OPINION OF THE COURT
Mr. Betancourt, the Appellant, is seeking relief from a decision made by the Dade County Board of County Commissioners to deny, without prejudice, his request for either a zoning change or use and non-use variance. Mr. Betancourt appeals the Board’s denial of a variance and the Board’s failure to grant a special exception, in the alternative.
The land in question was re-zoned from GU (Interim) and AU (agricultural) to EU-1 (1 acre estates) in 1955, zoning resolution No. 8007. At that time, special exceptions were made to allow 2 nurseries to continue to operate in the area. Appellant bought the property in *141976 and was assigned an occupational license for the continuation of a retail nursery from the seller. The property has been used as a nursery since 1972. There exist affidavits in the file from the next-door neighbor as well as the previous owners stating this to be true, (there were also affidavits from objectors stating there had never been a nursery here before 1987 or so). There are also copies of the occupational license since 1980 for the 8990 Nursery with Mr. Betancourt’s name as well as correspondence from the State of Florida referring to the 8990 Nursery.
Mr. Betancourt was cited for running a retail nursery operation in a residential district.

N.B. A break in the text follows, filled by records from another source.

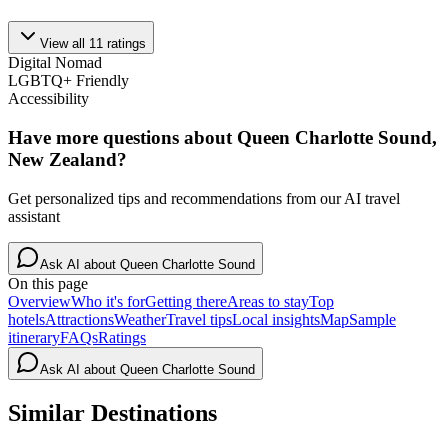
View all
11
ratings
Digital Nomad
LGBTQ+ Friendly
Accessibility
Have more questions about
Queen Charlotte Sound,
New Zealand
?
Get personalized tips and recommendations from our AI travel
assistant
Ask AI about
Queen Charlotte Sound
On this page
Overview
Who it's for
Getting there
Areas to stay
Top
hotels
Attractions
Weather
Travel tips
Local insights
Map
Sample
itinerary
FAQs
Ratings
Ask AI about
Queen Charlotte Sound
Similar Destinations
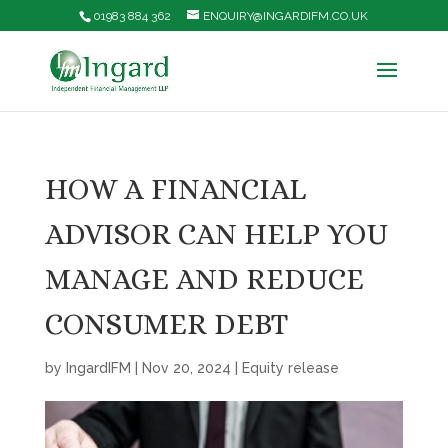
01983 884 362
ENQUIRY@INGARDIFM.CO.UK
HOW A FINANCIAL
ADVISOR CAN HELP YOU
MANAGE AND REDUCE
CONSUMER DEBT
by
IngardIFM
|
Nov 20, 2024
|
Equity release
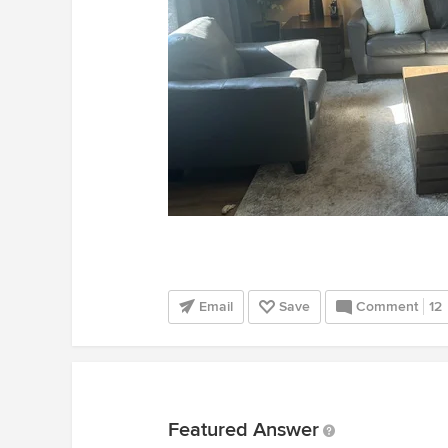
Email
Save
Comment
12
Featured Answer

He applied for a zoning change or a use exception in 1987. The Zoning Director, responding to the Board of County Commissioner’s request for recommendations, suggested that a use variance with certain limitations should be granted to allow Mr. Betancourt to carry on a retail nursery business.
The zoning director found that the nursery would generate no more traffic on 112 Street which is heavily trafficked already. He also found the operation of the nursery to be “logical and compatible” with the plan as pertains this part of the county.
The Metropolitan Dade County Planning Department opposed the zoning change or use variance.
Even though the property is zoned for 1 acre estate, the Appellant should be granted relief from a strict interpretation of the classification by granting him a use variance or at least a special exception.
The evidence shows that the area in question has other nurseries operating in it, many of the homes have huge groves on them, some homes have been converted to schools, etc. It is not a strictly residential area which is being encroached upon by a “gross commercial operation.” In fact, Mr. Betancourt has been operating the nursery for about ten years, as did the owner before him.
There has been no competent evidence to show that the proposed nursery would be detrimental to the public welfare or safety. The relief requested by the Appellant should be granted-granting of a use variance or the less stringently applied special exception.